The fact that they slotted this little callout in the middle of the display really emphasizes how feeble the whole give-a-card sentiment is. Almost calls attention to the fact that it's the cheapest little stupid ass thing you can do because you have no life and no friends.
I mean, it doesn't say that. But the thought is there.
Somewhere there's a cardinal rule that before and after pics should resemble each other. And after should look better. The "stay-at-home mom" was so busy shooting her mouth off about how white her teeth got, that when they snapped the pic, she opened too wide. This also gives us a nice view of her tongue, which has a bit of a roast beef hue to it. HURL!

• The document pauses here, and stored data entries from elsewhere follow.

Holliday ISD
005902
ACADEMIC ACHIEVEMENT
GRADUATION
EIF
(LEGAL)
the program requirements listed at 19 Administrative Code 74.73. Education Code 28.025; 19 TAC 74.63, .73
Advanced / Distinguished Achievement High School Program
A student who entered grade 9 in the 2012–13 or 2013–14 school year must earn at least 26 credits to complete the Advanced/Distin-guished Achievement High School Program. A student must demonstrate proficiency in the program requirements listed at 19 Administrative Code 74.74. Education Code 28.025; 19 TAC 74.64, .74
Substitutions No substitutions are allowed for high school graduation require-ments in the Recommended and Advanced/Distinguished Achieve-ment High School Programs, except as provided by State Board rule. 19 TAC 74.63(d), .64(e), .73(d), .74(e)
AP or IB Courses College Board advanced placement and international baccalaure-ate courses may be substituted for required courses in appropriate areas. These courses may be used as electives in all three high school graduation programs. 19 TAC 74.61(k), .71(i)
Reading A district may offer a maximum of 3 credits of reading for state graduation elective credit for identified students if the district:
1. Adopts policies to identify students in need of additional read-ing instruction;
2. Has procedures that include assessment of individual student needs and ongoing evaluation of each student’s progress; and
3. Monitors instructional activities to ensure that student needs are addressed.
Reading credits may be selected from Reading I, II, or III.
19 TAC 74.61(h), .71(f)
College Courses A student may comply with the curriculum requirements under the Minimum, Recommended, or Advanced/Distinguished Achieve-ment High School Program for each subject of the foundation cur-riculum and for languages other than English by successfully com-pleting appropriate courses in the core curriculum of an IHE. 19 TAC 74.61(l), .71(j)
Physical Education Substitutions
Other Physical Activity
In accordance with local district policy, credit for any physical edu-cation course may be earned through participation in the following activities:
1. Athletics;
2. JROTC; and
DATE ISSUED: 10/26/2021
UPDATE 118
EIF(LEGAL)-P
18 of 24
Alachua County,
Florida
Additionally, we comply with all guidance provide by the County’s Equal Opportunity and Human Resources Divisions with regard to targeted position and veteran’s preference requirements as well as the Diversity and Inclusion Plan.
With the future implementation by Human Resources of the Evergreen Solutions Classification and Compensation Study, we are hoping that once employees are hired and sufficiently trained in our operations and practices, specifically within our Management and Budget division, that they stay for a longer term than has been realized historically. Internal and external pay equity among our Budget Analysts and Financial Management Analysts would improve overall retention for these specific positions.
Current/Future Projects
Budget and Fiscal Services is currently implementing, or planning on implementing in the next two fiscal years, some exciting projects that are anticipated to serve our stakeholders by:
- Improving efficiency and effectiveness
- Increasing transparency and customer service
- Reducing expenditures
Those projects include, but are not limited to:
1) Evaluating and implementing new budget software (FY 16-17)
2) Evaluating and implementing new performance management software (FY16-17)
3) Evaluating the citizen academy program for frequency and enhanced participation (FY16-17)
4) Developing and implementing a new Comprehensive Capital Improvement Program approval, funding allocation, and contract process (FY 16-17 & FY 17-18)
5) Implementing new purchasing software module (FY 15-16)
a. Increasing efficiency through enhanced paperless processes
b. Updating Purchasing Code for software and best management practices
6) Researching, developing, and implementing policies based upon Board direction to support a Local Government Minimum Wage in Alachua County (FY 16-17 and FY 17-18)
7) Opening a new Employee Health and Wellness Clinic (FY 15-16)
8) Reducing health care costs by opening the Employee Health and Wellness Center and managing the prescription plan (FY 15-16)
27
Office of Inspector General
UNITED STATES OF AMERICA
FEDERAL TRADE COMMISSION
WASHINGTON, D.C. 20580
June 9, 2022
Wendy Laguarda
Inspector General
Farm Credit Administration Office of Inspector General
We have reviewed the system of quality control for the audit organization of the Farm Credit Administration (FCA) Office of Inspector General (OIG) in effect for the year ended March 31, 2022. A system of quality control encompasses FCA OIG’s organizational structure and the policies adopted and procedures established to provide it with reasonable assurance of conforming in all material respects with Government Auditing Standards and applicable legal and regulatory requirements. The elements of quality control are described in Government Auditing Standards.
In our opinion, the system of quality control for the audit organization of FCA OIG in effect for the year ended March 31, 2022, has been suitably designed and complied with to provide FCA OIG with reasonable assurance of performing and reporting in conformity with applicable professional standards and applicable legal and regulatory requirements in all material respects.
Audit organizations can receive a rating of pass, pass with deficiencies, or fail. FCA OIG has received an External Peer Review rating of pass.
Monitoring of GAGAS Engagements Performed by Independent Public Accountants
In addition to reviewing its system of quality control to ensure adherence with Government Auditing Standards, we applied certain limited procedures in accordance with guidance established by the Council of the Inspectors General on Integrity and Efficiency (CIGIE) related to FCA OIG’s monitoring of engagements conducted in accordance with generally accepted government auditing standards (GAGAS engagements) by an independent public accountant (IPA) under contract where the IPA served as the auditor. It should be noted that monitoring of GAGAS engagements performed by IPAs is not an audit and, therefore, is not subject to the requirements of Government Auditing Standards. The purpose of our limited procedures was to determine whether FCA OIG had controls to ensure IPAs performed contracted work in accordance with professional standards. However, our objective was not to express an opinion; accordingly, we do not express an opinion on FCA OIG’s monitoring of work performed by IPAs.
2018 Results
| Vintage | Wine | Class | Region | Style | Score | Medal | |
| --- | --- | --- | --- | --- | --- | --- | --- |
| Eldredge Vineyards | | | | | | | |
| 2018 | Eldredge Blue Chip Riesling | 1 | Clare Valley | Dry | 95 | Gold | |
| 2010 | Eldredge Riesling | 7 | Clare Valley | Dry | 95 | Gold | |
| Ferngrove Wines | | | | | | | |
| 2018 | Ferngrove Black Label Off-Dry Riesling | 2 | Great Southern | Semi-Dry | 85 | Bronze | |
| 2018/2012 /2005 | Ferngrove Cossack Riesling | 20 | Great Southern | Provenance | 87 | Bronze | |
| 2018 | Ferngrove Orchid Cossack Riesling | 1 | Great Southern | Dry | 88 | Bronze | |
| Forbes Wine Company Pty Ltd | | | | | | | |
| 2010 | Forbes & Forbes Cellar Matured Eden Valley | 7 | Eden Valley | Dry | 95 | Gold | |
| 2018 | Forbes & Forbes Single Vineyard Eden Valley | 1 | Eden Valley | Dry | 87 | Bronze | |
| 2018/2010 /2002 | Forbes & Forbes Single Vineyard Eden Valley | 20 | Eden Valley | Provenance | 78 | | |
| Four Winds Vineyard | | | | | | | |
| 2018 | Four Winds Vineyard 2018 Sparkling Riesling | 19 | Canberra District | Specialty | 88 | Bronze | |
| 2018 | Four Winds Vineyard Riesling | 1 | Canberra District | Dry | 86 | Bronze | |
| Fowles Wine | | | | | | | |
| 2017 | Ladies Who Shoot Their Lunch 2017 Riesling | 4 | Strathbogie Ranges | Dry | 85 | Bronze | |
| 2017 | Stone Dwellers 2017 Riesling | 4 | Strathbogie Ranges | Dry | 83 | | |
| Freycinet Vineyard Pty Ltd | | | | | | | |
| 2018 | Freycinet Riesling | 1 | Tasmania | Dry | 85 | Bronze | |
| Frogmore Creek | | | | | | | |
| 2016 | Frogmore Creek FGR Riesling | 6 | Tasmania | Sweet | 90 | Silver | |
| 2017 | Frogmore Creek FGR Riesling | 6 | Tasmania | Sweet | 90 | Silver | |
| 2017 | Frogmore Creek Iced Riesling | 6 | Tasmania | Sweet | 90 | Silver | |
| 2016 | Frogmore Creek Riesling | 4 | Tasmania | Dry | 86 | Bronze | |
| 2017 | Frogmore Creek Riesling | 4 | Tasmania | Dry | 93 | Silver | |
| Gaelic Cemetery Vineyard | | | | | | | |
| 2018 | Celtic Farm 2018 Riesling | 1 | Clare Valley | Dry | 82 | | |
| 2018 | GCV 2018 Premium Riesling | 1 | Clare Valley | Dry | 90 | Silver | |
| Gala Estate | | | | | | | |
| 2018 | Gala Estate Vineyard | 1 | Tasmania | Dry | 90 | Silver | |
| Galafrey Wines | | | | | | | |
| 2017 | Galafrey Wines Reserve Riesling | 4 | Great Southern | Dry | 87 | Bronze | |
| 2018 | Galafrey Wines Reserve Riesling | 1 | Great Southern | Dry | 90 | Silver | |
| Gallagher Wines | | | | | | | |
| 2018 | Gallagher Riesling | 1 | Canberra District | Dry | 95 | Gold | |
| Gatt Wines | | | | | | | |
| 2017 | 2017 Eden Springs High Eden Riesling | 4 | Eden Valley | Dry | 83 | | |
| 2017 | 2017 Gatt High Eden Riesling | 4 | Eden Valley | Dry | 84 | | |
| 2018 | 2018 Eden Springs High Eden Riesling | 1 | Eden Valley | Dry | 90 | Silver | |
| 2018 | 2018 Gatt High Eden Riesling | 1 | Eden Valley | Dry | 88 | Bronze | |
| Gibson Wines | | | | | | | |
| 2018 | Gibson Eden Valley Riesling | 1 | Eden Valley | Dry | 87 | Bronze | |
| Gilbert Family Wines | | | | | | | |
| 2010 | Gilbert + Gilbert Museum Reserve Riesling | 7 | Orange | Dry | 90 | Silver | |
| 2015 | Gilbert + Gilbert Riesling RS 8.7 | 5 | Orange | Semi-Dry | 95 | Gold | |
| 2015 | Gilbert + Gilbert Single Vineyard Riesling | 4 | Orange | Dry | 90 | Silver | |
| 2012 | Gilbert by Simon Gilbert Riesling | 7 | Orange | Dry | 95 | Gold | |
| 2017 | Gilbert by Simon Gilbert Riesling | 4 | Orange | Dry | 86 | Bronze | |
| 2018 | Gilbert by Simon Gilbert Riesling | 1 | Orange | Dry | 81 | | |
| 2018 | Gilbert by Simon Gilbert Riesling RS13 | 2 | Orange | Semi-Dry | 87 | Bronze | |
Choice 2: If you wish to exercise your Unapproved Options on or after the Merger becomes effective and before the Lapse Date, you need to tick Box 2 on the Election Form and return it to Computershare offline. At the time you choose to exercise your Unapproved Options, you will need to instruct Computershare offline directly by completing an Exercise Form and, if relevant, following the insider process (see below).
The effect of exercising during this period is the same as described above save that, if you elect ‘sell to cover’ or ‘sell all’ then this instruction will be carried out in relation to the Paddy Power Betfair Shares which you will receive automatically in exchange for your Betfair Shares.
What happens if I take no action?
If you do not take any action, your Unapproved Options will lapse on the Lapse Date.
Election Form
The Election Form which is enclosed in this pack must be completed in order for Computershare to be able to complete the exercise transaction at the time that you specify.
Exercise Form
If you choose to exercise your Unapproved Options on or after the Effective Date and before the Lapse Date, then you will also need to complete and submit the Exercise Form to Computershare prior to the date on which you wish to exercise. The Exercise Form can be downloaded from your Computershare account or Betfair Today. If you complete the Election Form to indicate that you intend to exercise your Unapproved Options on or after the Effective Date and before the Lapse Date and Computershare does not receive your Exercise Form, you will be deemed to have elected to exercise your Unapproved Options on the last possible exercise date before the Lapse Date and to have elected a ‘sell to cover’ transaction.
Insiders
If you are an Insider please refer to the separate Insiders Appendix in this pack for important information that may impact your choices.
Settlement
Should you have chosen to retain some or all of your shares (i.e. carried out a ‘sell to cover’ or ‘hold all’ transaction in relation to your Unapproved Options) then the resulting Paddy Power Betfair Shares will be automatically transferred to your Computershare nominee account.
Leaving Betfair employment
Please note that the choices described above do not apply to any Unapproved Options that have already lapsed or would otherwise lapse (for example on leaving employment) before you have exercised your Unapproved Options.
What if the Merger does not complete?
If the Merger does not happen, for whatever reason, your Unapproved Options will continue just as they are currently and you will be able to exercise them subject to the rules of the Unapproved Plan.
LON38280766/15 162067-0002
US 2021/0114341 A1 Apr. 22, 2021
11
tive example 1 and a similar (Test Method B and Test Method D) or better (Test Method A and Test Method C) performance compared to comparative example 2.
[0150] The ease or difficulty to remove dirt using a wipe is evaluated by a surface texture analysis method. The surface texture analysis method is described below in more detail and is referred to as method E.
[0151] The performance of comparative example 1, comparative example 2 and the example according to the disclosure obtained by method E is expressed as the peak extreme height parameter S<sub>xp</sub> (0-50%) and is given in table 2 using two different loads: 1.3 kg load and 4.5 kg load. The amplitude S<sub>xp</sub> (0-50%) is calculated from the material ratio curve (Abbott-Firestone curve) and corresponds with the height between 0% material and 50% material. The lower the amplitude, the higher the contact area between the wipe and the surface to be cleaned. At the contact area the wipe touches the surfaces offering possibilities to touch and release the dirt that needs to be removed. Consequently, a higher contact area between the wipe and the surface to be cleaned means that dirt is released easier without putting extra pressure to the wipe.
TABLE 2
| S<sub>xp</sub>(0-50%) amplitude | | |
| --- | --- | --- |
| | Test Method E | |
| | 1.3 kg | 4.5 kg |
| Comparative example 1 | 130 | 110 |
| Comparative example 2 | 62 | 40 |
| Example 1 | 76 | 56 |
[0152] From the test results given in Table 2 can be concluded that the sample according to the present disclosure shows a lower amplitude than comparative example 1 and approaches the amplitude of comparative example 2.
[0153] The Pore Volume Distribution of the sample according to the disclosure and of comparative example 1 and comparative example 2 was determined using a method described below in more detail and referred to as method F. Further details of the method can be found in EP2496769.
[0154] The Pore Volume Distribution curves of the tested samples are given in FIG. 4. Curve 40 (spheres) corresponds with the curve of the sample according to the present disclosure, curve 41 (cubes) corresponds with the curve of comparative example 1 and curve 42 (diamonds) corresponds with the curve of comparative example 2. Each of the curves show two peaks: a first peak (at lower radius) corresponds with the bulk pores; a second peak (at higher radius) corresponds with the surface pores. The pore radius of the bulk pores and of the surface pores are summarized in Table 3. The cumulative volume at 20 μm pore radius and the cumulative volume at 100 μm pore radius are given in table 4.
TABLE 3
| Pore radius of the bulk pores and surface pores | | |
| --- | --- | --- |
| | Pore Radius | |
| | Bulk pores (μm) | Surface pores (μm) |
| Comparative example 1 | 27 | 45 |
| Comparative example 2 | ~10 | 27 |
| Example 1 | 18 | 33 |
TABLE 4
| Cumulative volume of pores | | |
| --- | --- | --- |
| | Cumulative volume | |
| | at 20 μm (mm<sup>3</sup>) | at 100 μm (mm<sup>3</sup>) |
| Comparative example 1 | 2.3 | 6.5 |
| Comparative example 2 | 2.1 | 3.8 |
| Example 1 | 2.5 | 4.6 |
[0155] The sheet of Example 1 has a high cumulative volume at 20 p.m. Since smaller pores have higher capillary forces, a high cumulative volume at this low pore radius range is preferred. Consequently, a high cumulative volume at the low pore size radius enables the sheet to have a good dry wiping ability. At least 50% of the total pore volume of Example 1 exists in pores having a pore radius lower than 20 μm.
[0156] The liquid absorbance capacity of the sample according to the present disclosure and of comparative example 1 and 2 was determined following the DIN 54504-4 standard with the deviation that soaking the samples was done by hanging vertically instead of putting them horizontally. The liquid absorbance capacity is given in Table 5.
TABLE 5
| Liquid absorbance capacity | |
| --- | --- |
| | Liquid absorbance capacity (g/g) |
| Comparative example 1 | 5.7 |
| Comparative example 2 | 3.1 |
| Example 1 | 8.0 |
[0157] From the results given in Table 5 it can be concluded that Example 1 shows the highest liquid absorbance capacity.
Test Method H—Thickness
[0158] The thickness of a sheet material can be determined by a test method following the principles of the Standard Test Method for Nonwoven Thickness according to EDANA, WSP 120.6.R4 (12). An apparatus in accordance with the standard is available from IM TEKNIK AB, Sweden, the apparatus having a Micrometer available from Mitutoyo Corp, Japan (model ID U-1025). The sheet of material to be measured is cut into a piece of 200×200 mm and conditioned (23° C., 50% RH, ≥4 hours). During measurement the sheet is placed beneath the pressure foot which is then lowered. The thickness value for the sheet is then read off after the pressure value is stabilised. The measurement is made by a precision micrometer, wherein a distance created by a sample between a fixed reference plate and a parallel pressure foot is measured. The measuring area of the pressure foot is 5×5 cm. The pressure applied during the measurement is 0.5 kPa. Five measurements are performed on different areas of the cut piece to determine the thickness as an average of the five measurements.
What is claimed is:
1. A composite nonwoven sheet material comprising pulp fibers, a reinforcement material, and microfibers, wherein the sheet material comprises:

Sometimes, a little witty wordplay in the copy makes it hard to explain benefits. Concept? Sign up with this energy company and get 5,000 US Airways dividend miles. Okay. But somebody stared at a lamp too long, got hypnotized and the lamp wound up writing the copy so the whole premise of the ad is that the lamp gets to stay on. Huh?
Well, see, you'll get energy so cheap from Energy Plus, that you'll
leave lights on. And while those lights are on, you'll earn miles.
And the jet engine's silhouette will glow in an eerie white on the
lampshade. And there will be no energy crisis. And you can fly all
over the world...for free. And burn jet fuel...and increase your
carbon footprint...and all these good things happen just because you
stared at that lamp. Love the Lamp...it is your friend.